---------- Kutipan Halaman ----------
Jokowi Bidik Pendamping, Tokoh Islam atau Ekonom?
Elektabilitas Presiden Joko Widodo semakin membubung. Peluang untuk menjabat dua periode pada 2019-2024 sangat besar. Meski begitu, pilihan calon wakil presiden harus tepat karena isu Islam dan ekonomi menjadi senjata lawan pada Pemilihan Umum 2019.
Seusai Rapat Kerja Nasional PDI-P, Minggu lalu, di Denpasar, Jokowi resmi diusung kembali menjadi calon RI-1 oleh partai politik berlambang banteng itu. PDI-P merupakan partai kelima di dalam Parlemen yang mengusung Jokowi pada Pemilihan Presiden 2019 setelah Partai Golkar, Nasdem, Hanura, dan PPP. Ada pula dua parpol baru yang ikut ambil bagian, yakni Partai Solidaritas Indonesia dan Partai Persatuan Indonesia.
Jumlah dukungan itu terlihat sangat solid. Apalagi, dukungan masih bisa bertambah mengingat PKB, PAN, dan Partai Demokrat, serta dua parpol baru, Partai Berkarya dan Partai Garuda, belum menentukan arah. Sementara itu, di sisi lain Partai Gerindra baru memastikan koalisinya dengan PKS.
Banyaknya dukungan kepada Jokowi diikuti dengan tingginya elektabilitas dan kepuasan publik pada pemerintahan Jokowi-Jusuf Kalla. Tren itu terlihat pada survei terbaru Alvara Research Center. Survei itu dilakukan terhadap 2.203 responden sesuai kondisi demografi Indonesia dengan margin error 2 persen.
Disebutkan, kepuasan publik mencapai 77,3 persen. Hal yang mendorong kepuasan itu antara lain telekomunikasi dan internet, pelayanan kesehatan, pendidikan, transportasi publik, serta kebebasan berpendapat. Mayoritas publik, sejumlah 68,4 persen, masih ingin dipimpin Jokowi pada 2019-2024.
Kepuasan tersebut turut mendorong elektabilitas. Jokowi memiliki elektabilitas 56,4 persen, disusul pesaingnya, Ketua Umum Partai Gerindra Prabowo Subianto dengan 29,9 persen. Dua tokoh ini meninggalkan jauh peringkat ketiga, Agus Harimurti Yudhoyono yang hanya 2,6 persen.
Direktur Alvara Research Center Hasanuddin Ali, saat ditemui, Minggu (25/2), meyakini, Jokowi tetap menjadi kandidat terkuat untuk memenangi Pilpres 2019. Hal itu bisa dilihat dari kokohnya elektabilitas mantan Wali Kota Solo itu yang menembus 50 persen.
---------- Data Tercatat ----------
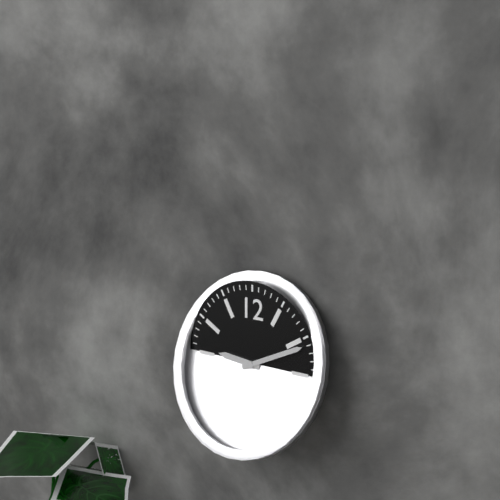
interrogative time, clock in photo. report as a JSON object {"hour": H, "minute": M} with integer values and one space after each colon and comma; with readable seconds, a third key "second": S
{"hour": 9, "minute": 11}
----------
- Deskripsi Tugas
Tuliskan ulang persis bagian berita tentang calon pendamping Jokowi di atas, dimulai dari kata-kata yang memuat "Seusai Rapat Kerja" dan berhenti setelah "koalisinya dengan PKS.".

- Jawaban Latihan
Seusai Rapat Kerja Nasional PDI-P, Minggu lalu, di Denpasar, Jokowi resmi diusung kembali menjadi calon RI-1 oleh partai politik berlambang banteng itu. PDI-P merupakan partai kelima di dalam Parlemen yang mengusung Jokowi pada Pemilihan Presiden 2019 setelah Partai Golkar, Nasdem, Hanura, dan PPP. Ada pula dua parpol baru yang ikut ambil bagian, yakni Partai Solidaritas Indonesia dan Partai Persatuan Indonesia.
Jumlah dukungan itu terlihat sangat solid. Apalagi, dukungan masih bisa bertambah mengingat PKB, PAN, dan Partai Demokrat, serta dua parpol baru, Partai Berkarya dan Partai Garuda, belum menentukan arah. Sementara itu, di sisi lain Partai Gerindra baru memastikan koalisinya dengan PKS.